Pour l'instant nos panses sont si distendues que l'idée de la chèvre ne nous allèche guère. Celle de tuer une biquette encore moins .
On passe une super soirée ensemble. Téhi est toujours émerveillé, joyeux et plus encore en cette fin de soirée. La coutume des Polynésiens veut que toute bouteille ouverte soit terminée avant d'aller se coucher. Nous laissons Téhi et Jean s'en charger pendant que nous retournons à notre annexe et sa périlleuse mise à l'eau...




Le 30/08
Le lendemain après que Marco ait fait une installation de panneau solaire en donnant à Téhi un régulateur, nous levons l'ancre pour aller plus au Nord aux plages. Mouillage prisé pour le site. A peine avons nous mis notre pioche que les 2 locaux du lieu viennent nous voir pour nous demander de l'alcool et des cigarettes. Ils nous disent de venir manger sur le catamaran voisin sans nous donner vraiment le choix. Le couple de Français avec leurs deux filles nous accueillent gentiment à bord. Steven et Norbert les Marquisiens leur ont déjà torpillé une bouteille de Rhum et en demande une autre. Pendant que nous mangeons ils vident la deuxième, moi ces 2 types me font peur... L'alcool les rendent quelque peu agressifs, tout juste si je ne me fait pas engueuler car je n'arrive pas à prononcer des mots Marquisiens. Ils nous font tout un cinéma de spirit local en poussant des cris...
Dès que l'on peut, on s'éclipse, laissant nos pauvres Français se dépêtrer avec leurs hôtes envahissants. Valentin ( le Français) s'estime heureux qu'ils ne lui aient pas pété la gueule pour le remercier, il s'en est fallu de peu. Lui comme nous sommes contents de ne plus avoir d'alcool à bord, nous arrêtons ainsi de contribuer à l'alcoolisme... Triste constat de voir que partout dans le monde l'alcool est si recherché et fait tant de ravages !
Au réveil le lendemain, nous décidons de partir marcher vers une autre baie. Nous passons devant chez Steven qui nous arrête en nous demandant où nous allons. Sa gueule de bois est encore plus effrayante que la veille. Il nous dit que nous ne pouvons aller marcher sans être accompagné, il ne rigole pas le type ! Ok on reprend notre annexe et on se barre d'ici !
Steven sort de prison pour trafic de drogue, mais doit cultiver de l'herbe dans la forêt , sans doute est ce la raison de cette interdiction. Si jusqu'à présent, nous avons rencontré de gentilles personnes, lui n'en fait pas partit.

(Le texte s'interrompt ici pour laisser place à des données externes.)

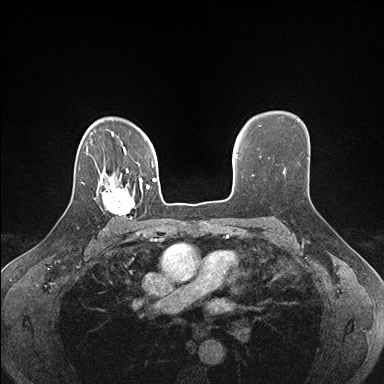
Breast MRI (dynamic contrast-enhanced), one axial slice; slice 121 of 176 in the series (ordered by position); dynamic contrast-enhanced series, time point 2 of 7 at this slice position (early post-contrast); 1.5 T; TE 1.5 ms, TR 4.1 ms; 1.1 mm slice thickness; 384 × 384 image matrix, field of view 320 × 320 mm. Female patient.
Outlined on this slice (semi-automatically segmented with operator editing):
- enhancing-tissue mask used for the functional tumour volume (all voxels passing the contrast-enhancement thresholds inside the analysis volume; usually the tumour): bounding box [x1, y1, x2, y2] px = [93, 178, 142, 220]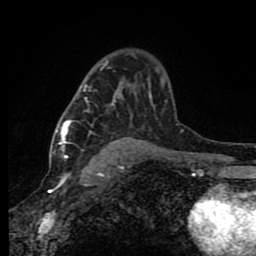
Breast MRI (dynamic contrast-enhanced), one axial slice. Slice 55 of 80 in the series (ordered by position). Cropped to one breast. Dynamic contrast-enhanced series, time point 2 of 8 at this slice position (early post-contrast). 1.5 T. TE 4.2 ms, TR 7 ms. 2 mm slice thickness. 256 × 256 image matrix, field of view 150 × 150 mm. Female patient.
Annotated regions visible in this slice (semi-automatically segmented with operator editing):
- enhancing-tissue mask used for the functional tumour volume (all voxels passing the contrast-enhancement thresholds inside the analysis volume; usually the tumour): bounding box [x1, y1, x2, y2] px = [60, 62, 165, 159]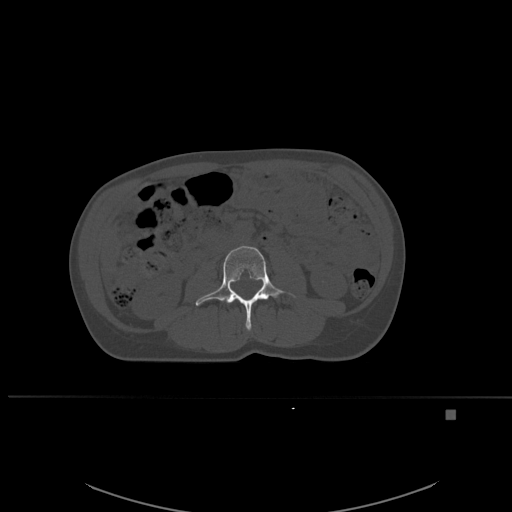
CT including the spine, one axial slice. Slice 215 of 537 in the series (ordered by position). Bone window (W 1800 / L 400 HU). 1.5 mm slice thickness. 512 × 512 image matrix, field of view 440 × 440 mm. Patient: female, 45 years. Case-level facts recorded for this patient, not image findings: primary cancer: lung.
Annotated regions visible in this slice (semi-automatic segmentation, software-assisted and operator-edited):
- L3 vertebra: bounding box (x1, y1, x2, y2) in pixels: (196, 245, 296, 330)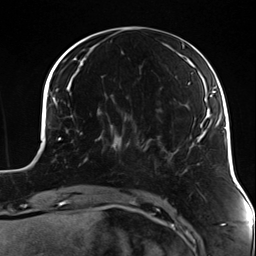
Breast MRI (dynamic contrast-enhanced), one axial slice. Slice 43 of 124 in the series (ordered by position). Cropped to one breast. Dynamic contrast-enhanced series, time point 2 of 7 at this slice position (early post-contrast). 3 T. TE 1.7 ms, TR 4.7 ms. 256 × 256 image matrix. Female patient.
Annotated regions visible in this slice (semi-automatically segmented with operator editing):
- enhancing-tissue mask used for the functional tumour volume (all voxels passing the contrast-enhancement thresholds inside the analysis volume; usually the tumour): bounding box [x1, y1, x2, y2] px = [83, 119, 130, 163]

Malgré son beau visage, il porte en lui la noirceur et une violence qui donnent la chair de poule. Il est là certainement pour nous rappeler que l'obscurité existe...


Nous mettons donc les voiles sur Hiva oa.

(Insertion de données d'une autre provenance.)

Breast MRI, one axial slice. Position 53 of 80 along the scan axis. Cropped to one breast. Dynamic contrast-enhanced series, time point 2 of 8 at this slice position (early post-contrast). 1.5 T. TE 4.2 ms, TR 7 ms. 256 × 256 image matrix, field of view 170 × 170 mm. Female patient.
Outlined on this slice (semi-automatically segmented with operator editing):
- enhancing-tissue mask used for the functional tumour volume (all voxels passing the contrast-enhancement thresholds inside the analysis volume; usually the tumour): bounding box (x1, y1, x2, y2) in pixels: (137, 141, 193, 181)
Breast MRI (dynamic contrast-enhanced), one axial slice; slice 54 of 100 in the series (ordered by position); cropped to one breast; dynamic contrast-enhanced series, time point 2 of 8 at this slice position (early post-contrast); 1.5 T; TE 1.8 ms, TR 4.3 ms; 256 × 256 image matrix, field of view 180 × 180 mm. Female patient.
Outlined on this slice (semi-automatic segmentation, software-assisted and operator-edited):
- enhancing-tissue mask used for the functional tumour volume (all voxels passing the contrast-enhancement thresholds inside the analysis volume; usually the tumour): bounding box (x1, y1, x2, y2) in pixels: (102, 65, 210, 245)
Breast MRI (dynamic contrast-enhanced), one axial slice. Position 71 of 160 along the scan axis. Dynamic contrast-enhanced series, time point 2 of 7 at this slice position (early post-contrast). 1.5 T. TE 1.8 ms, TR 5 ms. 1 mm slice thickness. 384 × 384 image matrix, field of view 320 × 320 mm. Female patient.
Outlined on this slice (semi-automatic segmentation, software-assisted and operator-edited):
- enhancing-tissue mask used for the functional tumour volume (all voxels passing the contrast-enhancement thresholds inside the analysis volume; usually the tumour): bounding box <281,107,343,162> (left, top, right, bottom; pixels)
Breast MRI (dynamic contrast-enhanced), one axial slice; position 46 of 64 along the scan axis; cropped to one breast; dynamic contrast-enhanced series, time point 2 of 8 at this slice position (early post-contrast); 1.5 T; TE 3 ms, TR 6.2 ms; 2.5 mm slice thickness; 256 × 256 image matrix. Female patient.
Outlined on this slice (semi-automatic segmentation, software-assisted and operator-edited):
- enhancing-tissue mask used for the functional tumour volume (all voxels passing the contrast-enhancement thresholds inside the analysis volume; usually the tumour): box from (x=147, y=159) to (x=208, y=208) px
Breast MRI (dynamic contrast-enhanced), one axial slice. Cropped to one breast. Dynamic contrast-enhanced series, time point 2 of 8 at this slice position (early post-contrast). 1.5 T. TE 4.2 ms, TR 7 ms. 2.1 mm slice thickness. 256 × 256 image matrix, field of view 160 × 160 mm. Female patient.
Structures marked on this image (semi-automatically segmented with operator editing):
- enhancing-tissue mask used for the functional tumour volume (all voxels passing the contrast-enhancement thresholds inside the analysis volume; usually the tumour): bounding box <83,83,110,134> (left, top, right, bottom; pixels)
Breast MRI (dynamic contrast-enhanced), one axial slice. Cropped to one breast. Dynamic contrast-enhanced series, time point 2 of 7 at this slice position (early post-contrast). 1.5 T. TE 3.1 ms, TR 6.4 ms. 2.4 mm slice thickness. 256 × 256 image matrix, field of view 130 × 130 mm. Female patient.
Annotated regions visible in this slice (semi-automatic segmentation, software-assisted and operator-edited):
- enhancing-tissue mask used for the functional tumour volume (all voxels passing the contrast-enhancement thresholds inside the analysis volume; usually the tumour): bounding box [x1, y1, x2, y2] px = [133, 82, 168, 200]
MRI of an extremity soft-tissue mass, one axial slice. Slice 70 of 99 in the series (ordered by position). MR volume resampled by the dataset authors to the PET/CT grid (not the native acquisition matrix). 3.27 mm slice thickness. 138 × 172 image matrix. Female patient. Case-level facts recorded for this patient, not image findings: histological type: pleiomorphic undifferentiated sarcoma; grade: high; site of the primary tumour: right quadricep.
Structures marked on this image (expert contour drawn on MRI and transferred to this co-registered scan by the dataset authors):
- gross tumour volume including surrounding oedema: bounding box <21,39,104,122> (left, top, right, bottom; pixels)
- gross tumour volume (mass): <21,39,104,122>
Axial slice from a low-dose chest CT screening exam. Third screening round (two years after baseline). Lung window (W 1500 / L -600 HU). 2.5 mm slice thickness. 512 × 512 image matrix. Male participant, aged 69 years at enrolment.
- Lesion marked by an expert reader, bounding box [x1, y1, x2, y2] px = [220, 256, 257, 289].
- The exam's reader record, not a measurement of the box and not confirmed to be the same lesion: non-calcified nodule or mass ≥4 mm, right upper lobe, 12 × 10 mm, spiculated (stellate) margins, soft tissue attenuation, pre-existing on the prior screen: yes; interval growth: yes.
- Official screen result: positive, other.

Une grosse houle du Sud est attendue et mieux vaut monter sur les côtes au Nord. Les caps sont souvent plus ventés et très vite nous devons faire face à un vent soutenu de 25 à 30 nœuds, nous obligeant à faire des bords de près serré. La houle nous arrête, on se traîne. Arrivé à hauteur du mouillage que nous convoitions, nous renonçons à y aller, trop de vent et de houle.
Nous poursuivons en espérant que les conditions à Hanaiapa soient meilleures. Il nous faut toute une journée de lutte contre le vent, les grains et la houle pour y arriver, en tirant bord sur bord.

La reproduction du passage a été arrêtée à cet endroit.